>>>>>

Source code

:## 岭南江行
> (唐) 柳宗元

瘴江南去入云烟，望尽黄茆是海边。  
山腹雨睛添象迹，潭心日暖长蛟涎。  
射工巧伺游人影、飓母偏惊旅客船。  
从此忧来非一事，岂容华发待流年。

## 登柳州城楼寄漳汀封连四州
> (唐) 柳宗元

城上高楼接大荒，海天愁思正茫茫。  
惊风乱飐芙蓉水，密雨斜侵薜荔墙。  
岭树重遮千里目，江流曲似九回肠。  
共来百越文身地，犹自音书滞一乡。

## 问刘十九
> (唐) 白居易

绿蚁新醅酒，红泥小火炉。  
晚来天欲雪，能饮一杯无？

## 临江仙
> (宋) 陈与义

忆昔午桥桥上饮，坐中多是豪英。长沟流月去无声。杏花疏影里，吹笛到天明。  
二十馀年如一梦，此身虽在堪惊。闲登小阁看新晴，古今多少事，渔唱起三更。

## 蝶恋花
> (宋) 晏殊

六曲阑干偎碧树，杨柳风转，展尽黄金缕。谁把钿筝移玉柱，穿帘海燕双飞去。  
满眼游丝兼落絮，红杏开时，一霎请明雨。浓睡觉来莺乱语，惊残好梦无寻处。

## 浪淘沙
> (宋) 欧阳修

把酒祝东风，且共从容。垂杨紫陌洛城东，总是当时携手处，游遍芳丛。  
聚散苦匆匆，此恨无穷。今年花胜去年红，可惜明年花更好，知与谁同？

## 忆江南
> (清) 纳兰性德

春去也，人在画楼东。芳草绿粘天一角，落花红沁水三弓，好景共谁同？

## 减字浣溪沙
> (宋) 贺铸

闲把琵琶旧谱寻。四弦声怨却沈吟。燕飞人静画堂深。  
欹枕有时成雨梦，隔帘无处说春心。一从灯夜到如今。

<<<<<

__Problem to work on__. Word for word, copy out the entries.

__Answer below__.
Source code

:## 岭南江行
> (唐) 柳宗元

瘴江南去入云烟，望尽黄茆是海边。  
山腹雨睛添象迹，潭心日暖长蛟涎。  
射工巧伺游人影、飓母偏惊旅客船。  
从此忧来非一事，岂容华发待流年。

## 登柳州城楼寄漳汀封连四州
> (唐) 柳宗元

城上高楼接大荒，海天愁思正茫茫。  
惊风乱飐芙蓉水，密雨斜侵薜荔墙。  
岭树重遮千里目，江流曲似九回肠。  
共来百越文身地，犹自音书滞一乡。

## 问刘十九
> (唐) 白居易

绿蚁新醅酒，红泥小火炉。  
晚来天欲雪，能饮一杯无？

## 临江仙
> (宋) 陈与义

忆昔午桥桥上饮，坐中多是豪英。长沟流月去无声。杏花疏影里，吹笛到天明。  
二十馀年如一梦，此身虽在堪惊。闲登小阁看新晴，古今多少事，渔唱起三更。

## 蝶恋花
> (宋) 晏殊

六曲阑干偎碧树，杨柳风转，展尽黄金缕。谁把钿筝移玉柱，穿帘海燕双飞去。  
满眼游丝兼落絮，红杏开时，一霎请明雨。浓睡觉来莺乱语，惊残好梦无寻处。

## 浪淘沙
> (宋) 欧阳修

把酒祝东风，且共从容。垂杨紫陌洛城东，总是当时携手处，游遍芳丛。  
聚散苦匆匆，此恨无穷。今年花胜去年红，可惜明年花更好，知与谁同？

## 忆江南
> (清) 纳兰性德

春去也，人在画楼东。芳草绿粘天一角，落花红沁水三弓，好景共谁同？

## 减字浣溪沙
> (宋) 贺铸

闲把琵琶旧谱寻。四弦声怨却沈吟。燕飞人静画堂深。  
欹枕有时成雨梦，隔帘无处说春心。一从灯夜到如今。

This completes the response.